Effectivement, imaginons que demain j’écrive un article dans AgoraVox relatant un évènement qui a eu lieu dans la région de Grasse, et que cet évènement ne soit relaté nulle part ailleurs dans la presse traditionnelle. Je ne pense pas que la rédaction d’AgoraVox aura les moyens de venir vérifier ni même de contacter d’autres témoins par téléphone pour valider l’information (et encore, j’ai pris une région de France, j’aurais aussi bien pu prendre un lieu en Ouzbékistan). Il y a fort à parier que la publication de l’article dépendra alors de son « innocuité » légale ou politique. Autrement dit, si l’info est du type chien écrasé, elle passera, en revanche, je ne sais pas si, dans le cas où elle serait polémique (mise en cause de personnes, etc.), elle pourrait passer. En fait, elle ne passerait sans doute pas, et c’est normal. Si je souhaite faire passer une information de ce genre, la meilleure attitude à adopter est de contacter un média « officiel » qui, lui, fera un travail de vérification par d’autres sources, puis déplacera éventuellement une équipe en fonction de l’importance accordée à l’information. Cette démarche n’est pas accessible à AgoraVox. C’est pourquoi je pense que, au contraire de ce qui est décrit dans la politique éditoriale, mais conformément à la réalité d’AgoraVox, ce qui est intéressant, c’est la subjectivité qui entraîne la diversité des opinions. C’est le côté "opinion personnelle des rédacteurs", bien sûr en citant des sources vérifiables (en provenance, justement, souvent de la presse traditionnelle) dès que les opinions sont mises en relief avec des informations telles que chiffres, enquêtes, citations, etc., qui fait tout l’intérêt d’AgoraVox. Car ces opinions sont par nature pluralistes, et bien souvent différentes des opinions exprimées dans les médias traditionnels.

En fait, un média citoyen, comme AgoraVox, permet de changer l’importance donnée à une information par les médias traditionnels, elle permet également l’interactivité, l’échange et le débat public sur un sujet, comme le montre bien la série d’articles sur le CPE.

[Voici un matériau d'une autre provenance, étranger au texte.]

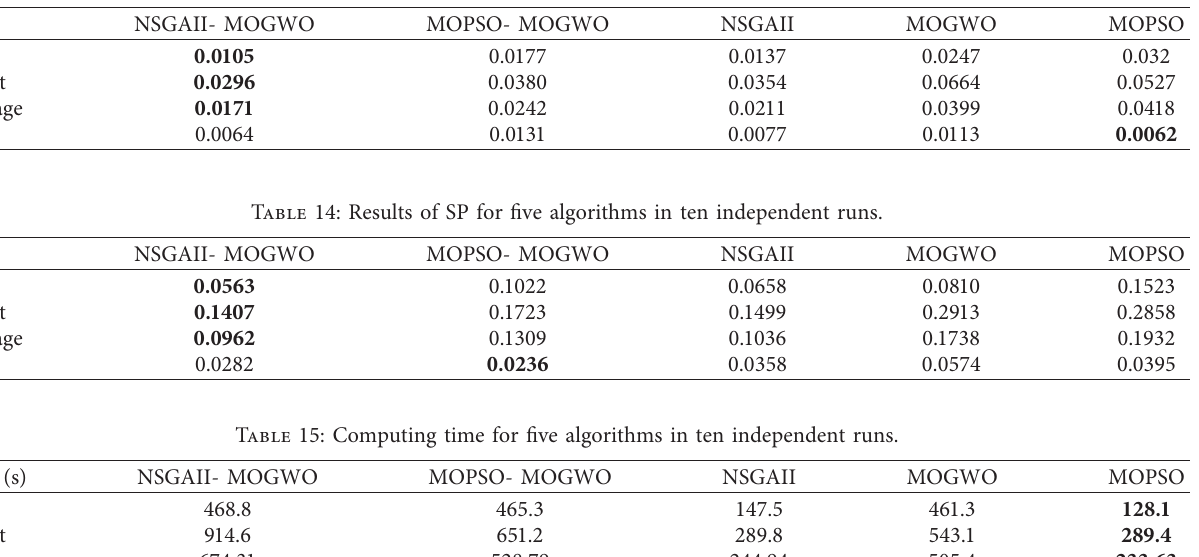
Table 13: Results of GD for five algorithms in ten independent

L’information brute a rarement d’intérêt (peut-on qualifier les « gratuits » d’intéressants ?) ; par contre, son analyse et les commentaires associés permettent de réfléchir, d’ouvrir des débats, comme vient de le faire Guillaume avec son article sur la petite phrase de Donnedieu de Vabre. Par conséquent, il ne faut surtout pas opposer les médias citoyens et la presse traditionnelle. Quant à légiférer sur ce type de média, ce n’est bien sûr pas souhaitable, : tout l’arsenal législatif est déjà en place, et les médias citoyens ne vont à l’encontre d’aucune loi (pour l’instant en tout cas).